Saturday, August 4, 2012

Milton Friedman, free lunches, and tooth fairies

We don’t know what your reading habits are, or how familiar you are with various economists and economic theories.  That said (to borrow a cliché) it seems to us, given our own concerns and interests, that there has never been a better or more important time in our history to read and absorb the fundamental economic principles that apply to the American system and the government we elect to protect it.

For our money, legends like Walter Williams, Thomas Sowell, and Milton Friedman serve up the most sensible and understandable treatises on the ‘dismal science,’ which is at it’s core the study of how people make choices.  Or so they say.  The first two are still alive; Friedman passed away in 2006.

We recently came across a commentary by Stephen Moore on Friedman in the pages of the Wall Street Journal.  In it, he points out that Friedman is best known for illuminating the connection between liberty and capitalism, especially as it relates to free markets.  He also points out that Friedman originated the axiom that there is no such thing as a free lunch; we have often cited it, but had no idea it came from him.

You can read the column here.  A few salient passages:

Small in stature but a giant intellect, he was the economist who saved capitalism by dismembering the ideas of central planning when most of academia was mesmerized by the creed of government as savior.

Friedman stood unfailingly and heroically with the little guy against the state.
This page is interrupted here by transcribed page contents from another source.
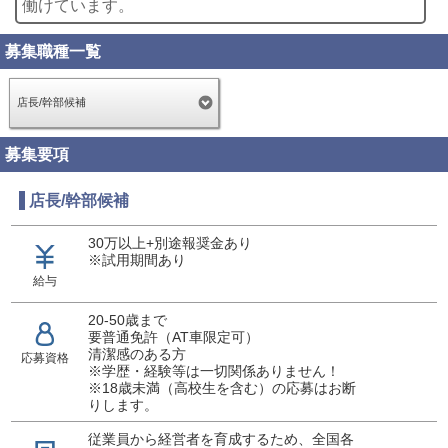
働けています。
募集職種一覧
店長/幹部候補
募集要項
店長/幹部候補
30万以上+別途報奨金あり
※試用期間あり
給与
20-50歳まで
要普通免許（AT車限定可）
清潔感のある方
応募資格
※学歴・経験等は一切関係ありません！
※18歳未満（高校生を含む）の応募はお断
りします。
従業員から経営者を育成するため、全国各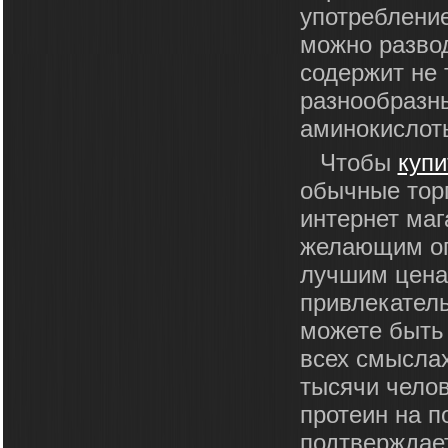
употребление
можно развод
содержит не 
разнообразн
аминокислот
Чтобы
купи
обычные торг
интернет маг
желающим ог
лучшим цена
привлекатель
можете быть
всех смыслах
тысячи челов
протеин на п
подтверждае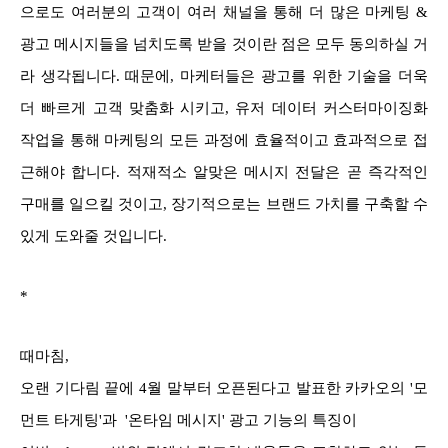
으로도 여러분의 고객이 여러 채널을 통해 더 많은 마케팅 &
광고 메시지들을 넘치도록 받을 것이란 점은 모두 동의하실 거
라 생각됩니다. 때문에, 마케터들은 광고를 위한 기술을 더욱
더 빠르게 고객 맞춤화 시키고, 유저 데이터 커스터마이징화
작업을 통해 마케팅의 모든 과정에 효율적이고 효과적으로 접
근해야 합니다. 적재적소 알맞은 메시지 전달은 곧 즉각적인
구매를 일으킬 것이고, 장기적으로는 브랜드 가치를 구축할 수
있게 도와줄 것입니다.
*
때마침,
오랜 기다림 끝에 4월 말부터 오픈된다고 발표한 카카오의 '모
먼트 타게팅'과 '온타임 메시지' 광고 기능의 특징이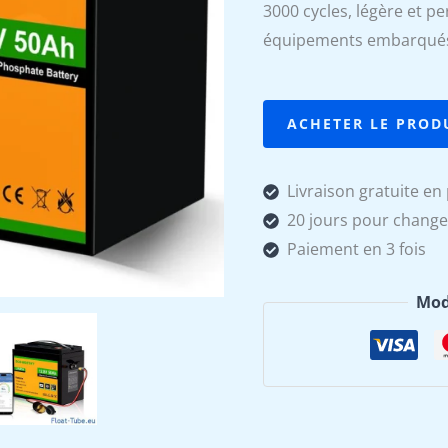
3000 cycles, légère et p
initial
équipements embarqué
était :
289,99 
ACHETER LE PROD
Livraison gratuite en 
20 jours pour change
Paiement en 3 fois
Mod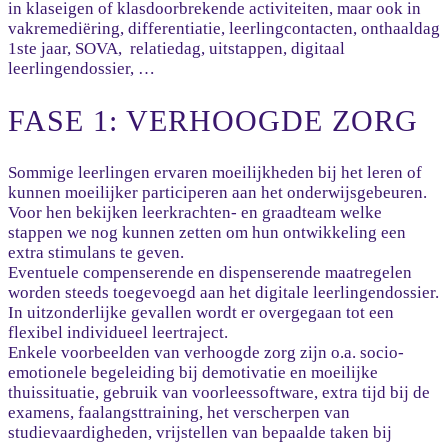
in klaseigen of klasdoorbrekende activiteiten, maar ook in
vakremediëring, differentiatie, leerlingcontacten, onthaaldag
1ste jaar, SOVA, relatiedag, uitstappen, digitaal
leerlingendossier, …
FASE 1: VERHOOGDE ZORG
Sommige leerlingen ervaren moeilijkheden bij het leren of
kunnen moeilijker participeren aan het onderwijsgebeuren.
Voor hen bekijken leerkrachten- en graadteam welke
stappen we nog kunnen zetten om hun ontwikkeling een
extra stimulans te geven.
Eventuele compenserende en dispenserende maatregelen
worden steeds toegevoegd aan het digitale leerlingendossier.
In uitzonderlijke gevallen wordt er overgegaan tot een
flexibel individueel leertraject.
Enkele voorbeelden van verhoogde zorg zijn o.a. socio-
emotionele begeleiding bij demotivatie en moeilijke
thuissituatie, gebruik van voorleessoftware, extra tijd bij de
examens, faalangsttraining, het verscherpen van
studievaardigheden, vrijstellen van bepaalde taken bij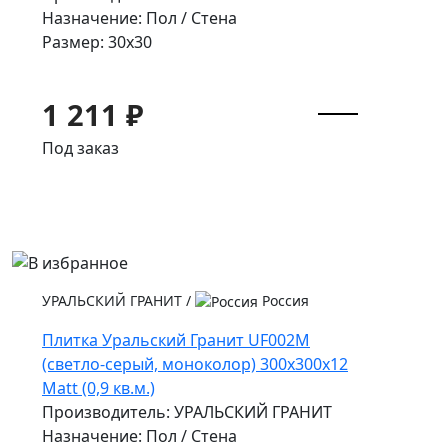
Назначение: Пол / Стена
Размер: 30x30
1 211 ₽
Под заказ
УРАЛЬСКИЙ ГРАНИТ
/
Россия
Плитка Уральский Гранит UF002M
(светло-серый, моноколор) 300х300х12
Matt (0,9 кв.м.)
Производитель: УРАЛЬСКИЙ ГРАНИТ
Назначение: Пол / Стена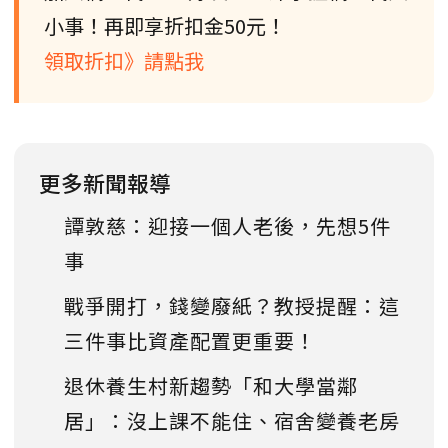
小事！再即享折扣金50元！
領取折扣》請點我
更多新聞報導
譚敦慈：迎接一個人老後，先想5件
事
戰爭開打，錢變廢紙？教授提醒：這
三件事比資產配置更重要！
退休養生村新趨勢「和大學當鄰
居」：沒上課不能住、宿舍變養老房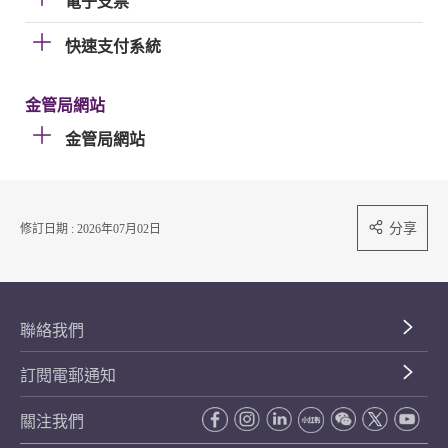
電子支票
快速支付系統
金管局網站
金管局網站
分享
修訂日期 : 2026年07月02日
聯絡我們
訂閱電郵通知
關注我們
He used to marvel that the intellectual left, which claims to espouse "power to the people," so often cheers as states suppress individual rights.

As long as we’ve got your attention, we’d like to tell you about a conundrum that slaps us in the face nearly every day as we listen to reporting on the ‘positive recovery’ from the ‘great recession’ of recent years.  We can’t make all the pieces fit together, but perhaps our readers can show us the way.

The Federal Government reports monthly on jobs created and the unemployment rate.  It reports weekly on first time applications for unemployment insurance.

For as long as we can remember, the latter figure has been in the range of 350,000 or more per week.  A few days ago, we were told that 160,000 plus new jobs were created in the month of July, and that the unemployment rate had increased from 8.2% to 8.3% at the same time.  You may have noticed the President bubbling over with optimism that the new jobs figure shows we are ‘making progress.’

We’re aware that ‘fuzzy math’ is a field of study, yet we are at a loss to make sense of all this.

If 1.5 million or so new applications for unemployment insurance are being filed per month, with 160,000 new jobs created in the same month, don’t we have a jobs deficit, or employment decline of 1.4 million in the same month?  How can this be seen as making progress?

Doesn’t this amount to reporting on population change by citing the number of births in the past month, while ignoring the number of deaths in the same month?  Or trumpeting the new businesses that have opened in recent months, while neglecting to mention how many have shut down?

The fact is, we don’t get the facts we need to really know what’s going on, do we?

We’re open to explanations that would prove otherwise.  Knock yourself out; we can’t wait to post them here.

Along those lines, would you believe the hair growing on our ears is reversing our baldness?